→ TEXTO APORTADO

El Hijo de María, Hijo de Dios, ocupará su trono en la cruz y desde allí reunirá al verdadero Israel en un único rebaño. Miqueas lo vislumbra como la unión de los dos reinos en los que había sido dividido el pueblo elegido, el del norte o Reino de Israel, y el del sur o Reino de Judá: «Volverá el resto de sus hermanos», es decir, los del Reino de Judá, «junto con los hijos de Israel», los del Reino del norte. Pero el verdadero Israel abarcará a todos los pueblos de la tierra, porque el que nace en Belén, pobre, es la vida de todo hombre que viene a este mundo. El Hijo de David, el Hijo de Dios, va a reunir en un único pueblo a todos los elegidos, la Iglesia Una y Universal, formada por todos los que den fe al anuncio de los doce Apóstoles. Tal como anuncia el mismo Jesús: «Y habrá un solo rebaño, y un solo pastor».
El hijo de David hará lo que es propio del rey: gobernar, conducir, pastorear a su pueblo. Lo hará con firmeza: «Se mantendrá firme, pastoreará con la fuerza del Señor». Es la determinación de hacer la voluntad de su Padre, como hemos oído en la epístola: «He aquí que vengo, para hacer tu voluntad». Con firmeza Jesús se pone a la cabeza de todo su pueblo, como pastor y rey. Como pastor toma sobre sus hombros la oveja herida, a todo su pueblo; los pecados de todos, los miedos de todos; y sin echarse atrás, afrontará la muerte, la vencerá y conquistará su Reino; para dar a los suyos la vida eterna y la paz.
La profecía de Miqueas, leída a la luz de su cumplimiento en Jesús, nos habla de su origen divino y de los trabajos que se tomará como hombre por nuestra salvación. El evangelio de hoy, en una escena que parece de lo más inofensiva, el encuentro de dos mujeres gestantes, es también la afirmación del origen divino del que está por nacer como hombre. En ese encuentro, en el que ya está Dios en medio de la vida humana, se desborda la alegría.
María lleva en su seno al que ha de ser el Rey de Israel, y acude hasta su pariente Isabel, que en la vejez espera un hijo, Juan el Bautista. Isabel, iluminada por el Espíritu Santo, es capaz de ver con la fe el misterio que esconde la maternidad de María: al Señor, a Dios, en su seno: «¿Quién soy yo para que me visite la madre de mi Señor [la que lleva en su seno a Dios]?». Isabel reconoce a Dios en el niño que lleva su prima en el vientre y hace profesión de fe en Jesús como Dios, cuando lo llama: «mi Señor», el título con el que los judíos invocaban a Dios. Es la primera vez que un ser humano confiesa a Jesús como Dios verdadero. Eso nos lleva a lo esencial, a la verdad de lo que allí ocurre: que Dios se ha hecho hombre y viene a nuestro encuentro para salvarnos. Esa es la verdad determinante del cristianismo. Esta es la verdad que nos salva. Y no es la verdad de un libro, sino la verdad de un «tú», que se acerca a nosotros en nuestra pobreza. El «tú» de Dios, que nos ama.

→ DATOS APORTADOS
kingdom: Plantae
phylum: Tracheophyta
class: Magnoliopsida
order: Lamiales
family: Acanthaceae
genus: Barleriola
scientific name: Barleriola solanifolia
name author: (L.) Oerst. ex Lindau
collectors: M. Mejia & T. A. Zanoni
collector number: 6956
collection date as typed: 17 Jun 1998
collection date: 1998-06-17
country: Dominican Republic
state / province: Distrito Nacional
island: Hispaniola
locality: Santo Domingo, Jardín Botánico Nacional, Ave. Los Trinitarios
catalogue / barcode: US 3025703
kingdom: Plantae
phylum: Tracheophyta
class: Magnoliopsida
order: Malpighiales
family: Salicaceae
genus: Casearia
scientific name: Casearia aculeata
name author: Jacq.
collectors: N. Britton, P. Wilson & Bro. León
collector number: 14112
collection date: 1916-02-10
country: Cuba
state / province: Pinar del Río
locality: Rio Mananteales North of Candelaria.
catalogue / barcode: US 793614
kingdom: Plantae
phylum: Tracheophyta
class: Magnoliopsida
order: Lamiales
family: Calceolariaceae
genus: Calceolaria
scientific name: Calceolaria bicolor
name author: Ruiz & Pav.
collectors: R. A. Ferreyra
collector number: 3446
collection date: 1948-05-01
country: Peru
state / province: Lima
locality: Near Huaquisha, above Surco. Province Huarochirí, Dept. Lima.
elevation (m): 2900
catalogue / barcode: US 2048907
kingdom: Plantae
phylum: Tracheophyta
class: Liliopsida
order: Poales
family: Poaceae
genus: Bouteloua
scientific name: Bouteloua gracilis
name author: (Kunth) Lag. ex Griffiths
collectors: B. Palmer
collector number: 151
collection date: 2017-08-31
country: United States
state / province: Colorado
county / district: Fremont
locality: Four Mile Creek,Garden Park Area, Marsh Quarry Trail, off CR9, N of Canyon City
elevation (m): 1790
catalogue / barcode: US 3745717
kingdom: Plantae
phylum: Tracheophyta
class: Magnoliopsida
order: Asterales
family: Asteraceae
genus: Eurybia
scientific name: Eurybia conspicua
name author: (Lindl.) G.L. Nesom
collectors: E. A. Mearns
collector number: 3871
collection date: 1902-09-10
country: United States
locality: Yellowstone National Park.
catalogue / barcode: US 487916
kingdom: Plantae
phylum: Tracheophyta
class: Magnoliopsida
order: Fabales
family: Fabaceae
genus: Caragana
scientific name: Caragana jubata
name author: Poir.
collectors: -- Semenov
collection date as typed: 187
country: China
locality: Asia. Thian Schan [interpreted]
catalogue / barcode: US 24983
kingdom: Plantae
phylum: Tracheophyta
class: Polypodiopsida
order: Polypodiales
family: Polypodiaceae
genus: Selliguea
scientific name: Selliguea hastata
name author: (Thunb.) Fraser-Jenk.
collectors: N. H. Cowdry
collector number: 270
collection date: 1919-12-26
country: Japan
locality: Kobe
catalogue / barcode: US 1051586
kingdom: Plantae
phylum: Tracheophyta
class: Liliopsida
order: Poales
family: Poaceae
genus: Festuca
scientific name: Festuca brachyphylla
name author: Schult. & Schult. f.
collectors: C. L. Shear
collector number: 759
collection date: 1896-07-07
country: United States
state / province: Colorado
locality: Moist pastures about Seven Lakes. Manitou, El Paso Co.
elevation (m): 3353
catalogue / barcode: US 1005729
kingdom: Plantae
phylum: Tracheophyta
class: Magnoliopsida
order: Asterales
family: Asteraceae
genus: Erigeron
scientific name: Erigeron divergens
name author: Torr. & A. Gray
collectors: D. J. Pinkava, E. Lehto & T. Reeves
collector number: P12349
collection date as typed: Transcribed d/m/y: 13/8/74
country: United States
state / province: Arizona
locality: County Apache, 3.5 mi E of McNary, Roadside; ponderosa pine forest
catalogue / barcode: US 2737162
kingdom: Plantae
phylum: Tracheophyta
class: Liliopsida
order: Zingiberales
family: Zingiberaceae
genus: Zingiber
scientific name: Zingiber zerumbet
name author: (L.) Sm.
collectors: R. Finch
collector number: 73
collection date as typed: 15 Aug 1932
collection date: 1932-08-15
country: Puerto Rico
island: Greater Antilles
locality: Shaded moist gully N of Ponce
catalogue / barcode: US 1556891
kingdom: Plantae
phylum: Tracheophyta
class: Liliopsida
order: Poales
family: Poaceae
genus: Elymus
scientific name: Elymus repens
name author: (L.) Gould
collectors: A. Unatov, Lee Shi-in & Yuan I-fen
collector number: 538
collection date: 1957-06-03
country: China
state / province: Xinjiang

→ TAREA INDICADA 1
Enumera las acciones que, según el texto sobre la profecía de Miqueas, son propias del rey.
→ TAREA INDICADA 2
Prolonga el texto sobre la profecía de Miqueas a partir de su última frase.

→ RESPUESTA ESCRITA 1
Gobernar, conducir y pastorear a su pueblo.

→ RESPUESTA ESCRITA 2
Y porque esa verdad es el «Tú» de Dios que viene a nosotros, el de Jesús, la fe incluye la admiración y la sorpresa por la grandeza del Dios que se acerca; y el reconocimiento de la propia indignidad y la conmoción religiosa del alma: «Pero, ¿quién soy yo para que me visite la madre de mi Señor?». E incluye la exaltación y la bendición de Dios y de su obra: «Bendita tú entre las mujeres, y bendito el fruto de tu vientre». En este encuentro en el que la fe alcanza la verdad de Dios que viene a nosotros, brota la alegría que nace de lo más íntimo de Isabel, de las entrañas donde gesta a su hijo, tan deseado por ella durante años: «en cuanto tu saludo llegó a mis oídos, la criatura saltó de alegría en mi vientre». Isabel nos muestra la verdad que nos salva, Jesús; y la forma de acogerlo y de acercarnos a él: la piedad del corazón, el estremecimiento de nuestra pobreza ante su grandeza, la alabanza que agradece su amor. De esta fe nace la alegría.
Tendremos esta alegría, que no depende ni las circunstancias de la vida, ni de los vaivenes del carácter, si aprendemos a reconocer la verdad que es más grande que nosotros, que viene de siglos atrás y que será la misma verdad cuando vengan nuevas generaciones y cuando este mundo llegue a su fin: que Dios en María se ha hecho hombre y ha venido a nuestro encuentro para salvarnos.
Bendita tú, María, que nos traes al Dios verdadero.
Solo tú nos das a Dios, hecho hombre en tu seno.
Bendita tú entre las mujeres, y bendito el fruto de tu vientre.
Bendito tú, Dios verdadero, que vienes a nuestra pobreza sin que lo merezcamos.
Bendito tú, al que nada podemos ofrecer digno de tu santidad.
Bendito tú, que te pones a nuestra cabeza,
como Rey en la batalla, para afrontar el camino de la vida.
Bendito tú, que vienes y nos tomas sobre los hombros como Pastor para llevarnos al Padre.
Bendito, tú, verdad eterna e inmortal, el mismo hoy, y ayer y siempre, Jesús.
Alabado sea Jesucristo
Siempre sea alabado
Siempre sea alabado
Enrique Santayana C.O.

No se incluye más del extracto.